There is always a way forward.
Pete Yorn sings a version of New York City Serenade. I started to learn it in Texas, and found the lady who brings down walls. I drank whiskey and my fingers itched. The e string sweats and expands faster than the b.
And sometimes I would sit in the lawn and watch the oranges disappear like the sun.
I coughed up blood once or twice trying to recall a name. I can remember the letters, just not how to pronounce them. [cross-cutting in a dream sequence] The actress helped some with the vowels, but I would roll over in my sleep and elongate them.
Plastic bottles and crumbs and wrappers accumulate on long drives. Even those taken to the ocean.
And men develop rough hands and can stand firm anywhere, unless they are on the land. I wonder would I continue wobbling long should I find myself on solid footing again.
The signs on the highway show the distance we are driving away from Sendai. 193 km. We are driving towards distance, nothing else. 200 km.

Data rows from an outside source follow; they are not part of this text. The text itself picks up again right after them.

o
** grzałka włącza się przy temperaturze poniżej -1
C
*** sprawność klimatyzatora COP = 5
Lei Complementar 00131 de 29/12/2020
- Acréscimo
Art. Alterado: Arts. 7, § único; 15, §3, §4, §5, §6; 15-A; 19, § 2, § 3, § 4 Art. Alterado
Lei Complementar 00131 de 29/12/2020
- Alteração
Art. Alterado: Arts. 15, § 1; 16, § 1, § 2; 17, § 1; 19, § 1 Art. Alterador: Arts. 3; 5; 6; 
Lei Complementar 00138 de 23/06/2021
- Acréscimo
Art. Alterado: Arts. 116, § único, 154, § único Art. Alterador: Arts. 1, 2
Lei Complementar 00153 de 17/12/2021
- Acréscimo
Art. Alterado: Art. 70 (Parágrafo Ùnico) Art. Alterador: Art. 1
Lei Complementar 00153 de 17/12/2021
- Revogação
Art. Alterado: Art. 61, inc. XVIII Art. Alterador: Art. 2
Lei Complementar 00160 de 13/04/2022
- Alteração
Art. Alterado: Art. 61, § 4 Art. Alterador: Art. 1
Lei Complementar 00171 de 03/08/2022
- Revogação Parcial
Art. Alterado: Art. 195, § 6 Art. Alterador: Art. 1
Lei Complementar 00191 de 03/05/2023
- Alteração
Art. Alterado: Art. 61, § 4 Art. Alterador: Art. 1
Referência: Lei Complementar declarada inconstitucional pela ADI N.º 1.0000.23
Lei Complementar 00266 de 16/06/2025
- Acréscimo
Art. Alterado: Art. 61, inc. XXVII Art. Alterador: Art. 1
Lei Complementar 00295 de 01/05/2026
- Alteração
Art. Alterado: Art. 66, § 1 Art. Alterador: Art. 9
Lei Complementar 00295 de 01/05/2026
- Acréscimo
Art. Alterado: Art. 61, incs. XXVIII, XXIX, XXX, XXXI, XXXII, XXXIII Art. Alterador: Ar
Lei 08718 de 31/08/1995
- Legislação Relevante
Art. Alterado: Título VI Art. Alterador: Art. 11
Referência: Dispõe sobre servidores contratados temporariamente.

More.
The forests are disappearing like oranges, bundled in piles next to the rusted tin roofs that burn with salt and sun.

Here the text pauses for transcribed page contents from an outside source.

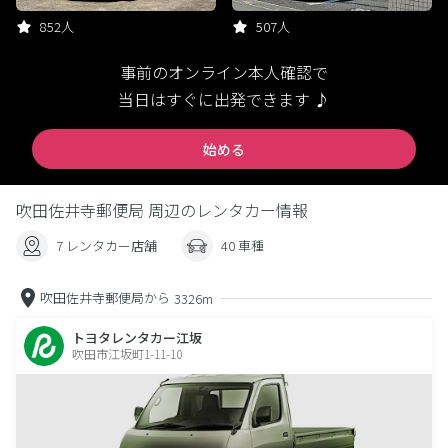
852人
507人
事前のオンライン本人確認で
当日はすぐに出発できます ♪
始める
吹田佐井寺郵便局 周辺のレンタカー情報
7 レンタカー店舗
40 車種
吹田佐井寺郵便局から
3326m
トヨタレンタカー江坂
吹田市江坂町1-11-10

Someone is cutting down the trees, and I am tempted to snort in disgust. But I love to think what it might be like to sit with her near a fire, reading comfortable books in a comfortable voice until she falls asleep.
The less I look to the planets, the more I feel their gravity. And they reflect a scorching light that does not waver in the atmosphere.
Steadiness. It is a recurring thought today, along with conversations I should like to have back, we might summon a lawyer and renegotiate the past, have it notarized, and pretend to start again.
But if a lawyer knows things about love, they become cold. Quiet. Remote.
There is no soul in such revisions. What remains is a space between the necks of lovers, even as their faces are joined together.